If they are arrested for a crime by the police in Fairfax County, then they will be taken to the magistrate at the Fairfax County Adult Detention Center. The police officer will then petition for a warrant or multiple warrants depending on what the allegations are and those warrants would be the charges against the person. The magistrate will then determine whether or not a bond is necessary, meaning whether or not the person can then be released back into the community pending their court date. That process that could take hours or it could be overnight sometimes.

If the person is denied bail or given a very high amount that they can’t automatically post to be released, then the person will be advised again by a judge the next morning of the charges. They will be given a court date and then they will be advised or asked whether they want to apply for a court-appointed attorney or whether they are going to hire their own.

Once that person obtains counsel, the attorney can then file what is called a bond motion to ask the court to either grant a bond meaning give the person the opportunity to post certain amounts of money to be released pending their trial date or their preliminary hearing date. If the bail amount is too high, then they can ask the court to reduce it for the same reason.

If it is a misdemeanor, then there will be a trial date and the trial will be heard in the General District Court probably within thirty to sixty days. If it is a felony, then the preliminary hearing date will be set and it will also be heard in the General District Court.

Are You Charged When You Are Arrested?

Yes. You are arrested and brought before a magistrate and that is when you are formally charged.

What Can One Expect From The Process of Their Case After The Charges Are Filed?

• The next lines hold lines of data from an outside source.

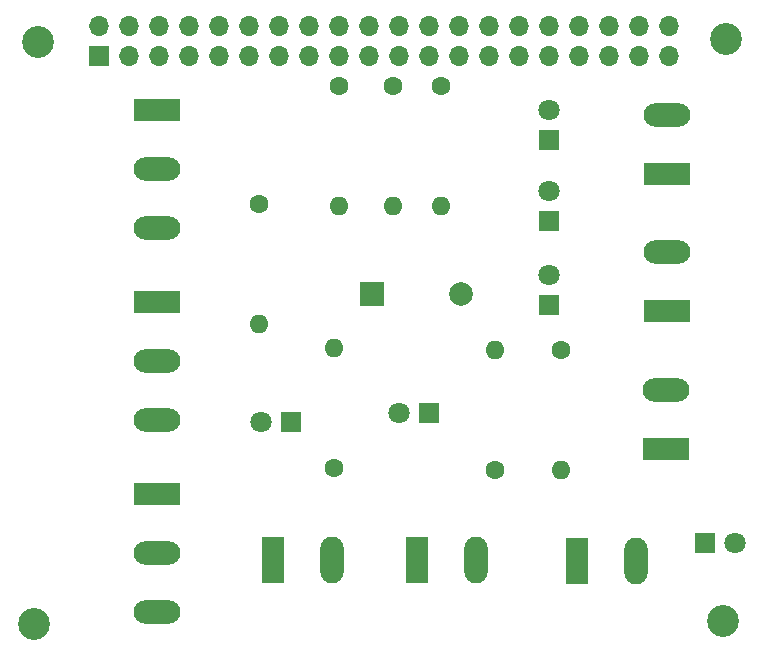
<source format=gbr>
G04 #@! TF.GenerationSoftware,KiCad,Pcbnew,(5.1.7)-1*
G04 #@! TF.CreationDate,2020-11-02T15:49:25+01:00*
G04 #@! TF.ProjectId,raspberrypi-gpio-40pin,72617370-6265-4727-9279-70692d677069,rev?*
G04 #@! TF.SameCoordinates,Original*
G04 #@! TF.FileFunction,Soldermask,Top*
G04 #@! TF.FilePolarity,Negative*
%FSLAX46Y46*%
G04 Gerber Fmt 4.6, Leading zero omitted, Abs format (unit mm)*
G04 Created by KiCad (PCBNEW (5.1.7)-1) date 2020-11-02 15:49:25*
%MOMM*%
%LPD*%
G01*
G04 APERTURE LIST*
%ADD10O,1.600000X1.600000*%
%ADD11C,1.600000*%
%ADD12R,1.980000X3.960000*%
%ADD13O,1.980000X3.960000*%
%ADD14R,2.000000X2.000000*%
%ADD15C,2.000000*%
%ADD16O,3.960000X1.980000*%
%ADD17R,3.960000X1.980000*%
%ADD18C,2.700000*%
%ADD19R,1.800000X1.800000*%
%ADD20C,1.800000*%
%ADD21R,1.700000X1.700000*%
%ADD22O,1.700000X1.700000*%
G04 APERTURE END LIST*
D10*
X228575000Y-123457000D03*
D11*
X228575000Y-133617000D03*
D12*
X223368000Y-141364000D03*
D13*
X228368000Y-141364000D03*
D14*
X231750000Y-118885000D03*
D15*
X239350000Y-118885000D03*
D16*
X213589000Y-145776000D03*
X213589000Y-140776000D03*
D17*
X213589000Y-135776000D03*
D18*
X261500000Y-146500000D03*
X203175000Y-146825000D03*
X261722000Y-97295000D03*
X203500000Y-97500000D03*
D19*
X246736000Y-112662000D03*
D20*
X246736000Y-110122000D03*
X222352000Y-129680000D03*
D19*
X224892000Y-129680000D03*
X236576000Y-128918000D03*
D20*
X234036000Y-128918000D03*
X246736000Y-117234000D03*
D19*
X246736000Y-119774000D03*
D20*
X246736000Y-103264000D03*
D19*
X246736000Y-105804000D03*
X259944000Y-139967000D03*
D20*
X262484000Y-139967000D03*
D16*
X256769000Y-115282000D03*
D17*
X256769000Y-120282000D03*
D21*
X208636000Y-98692000D03*
D22*
X208636000Y-96152000D03*
X211176000Y-98692000D03*
X211176000Y-96152000D03*
X213716000Y-98692000D03*
X213716000Y-96152000D03*
X216256000Y-98692000D03*
X216256000Y-96152000D03*
X218796000Y-98692000D03*
X218796000Y-96152000D03*
X221336000Y-98692000D03*
X221336000Y-96152000D03*
X223876000Y-98692000D03*
X223876000Y-96152000D03*
X226416000Y-98692000D03*
X226416000Y-96152000D03*
X228956000Y-98692000D03*
X228956000Y-96152000D03*
X231496000Y-98692000D03*
X231496000Y-96152000D03*
X234036000Y-98692000D03*
X234036000Y-96152000D03*
X236576000Y-98692000D03*
X236576000Y-96152000D03*
X239116000Y-98692000D03*
X239116000Y-96152000D03*
X241656000Y-98692000D03*
X241656000Y-96152000D03*
X244196000Y-98692000D03*
X244196000Y-96152000D03*
X246736000Y-98692000D03*
X246736000Y-96152000D03*
X249276000Y-98692000D03*
X249276000Y-96152000D03*
X251816000Y-98692000D03*
X251816000Y-96152000D03*
X254356000Y-98692000D03*
X254356000Y-96152000D03*
X256896000Y-98692000D03*
X256896000Y-96152000D03*
D17*
X213589000Y-119520000D03*
D16*
X213589000Y-124520000D03*
X213589000Y-129520000D03*
D12*
X235560000Y-141364000D03*
D13*
X240560000Y-141364000D03*
D16*
X256642000Y-126966000D03*
D17*
X256642000Y-131966000D03*
X256769000Y-108725000D03*
D16*
X256769000Y-103725000D03*
D13*
X254149000Y-141491000D03*
D12*
X249149000Y-141491000D03*
D17*
X213589000Y-103264000D03*
D16*
X213589000Y-108264000D03*
X213589000Y-113264000D03*
D11*
X222225000Y-111265000D03*
D10*
X222225000Y-121425000D03*
D11*
X233528000Y-101232000D03*
D10*
X233528000Y-111392000D03*
D11*
X242164000Y-133744000D03*
D10*
X242164000Y-123584000D03*
X228956000Y-111392000D03*
D11*
X228956000Y-101232000D03*
D10*
X237592000Y-111392000D03*
D11*
X237592000Y-101232000D03*
X247752000Y-123584000D03*
D10*
X247752000Y-133744000D03*
M02*

</source>
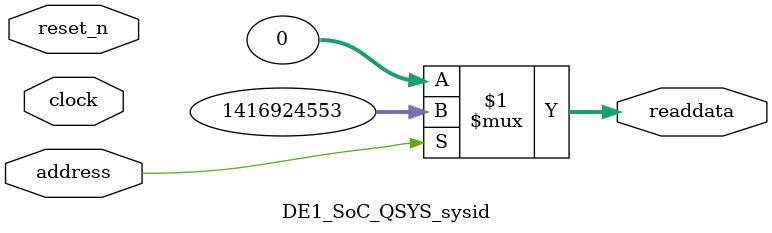
<source format=v>

`timescale 1ns / 1ps
// synthesis translate_on

// turn off superfluous verilog processor warnings 
// altera message_level Level1 
// altera message_off 10034 10035 10036 10037 10230 10240 10030 

module DE1_SoC_QSYS_sysid (
               // inputs:
                address,
                clock,
                reset_n,

               // outputs:
                readdata
             )
;

  output  [ 31: 0] readdata;
  input            address;
  input            clock;
  input            reset_n;

  wire    [ 31: 0] readdata;
  //control_slave, which is an e_avalon_slave
  assign readdata = address ? 1416924553 : 0;

endmodule




</source>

After the charges are filed, the magistrate will determine whether or not a bond is appropriate and if the person is able to post the bond amount, then they will be released pending their trial date or the preliminary hearing date.

If a person cannot make the bond amount or the magistrate refused to set a bond, then that person needs to retain counsel so that the attorney can then file a motion to allow a bond to be set or reduced so that they can get it posted and be released.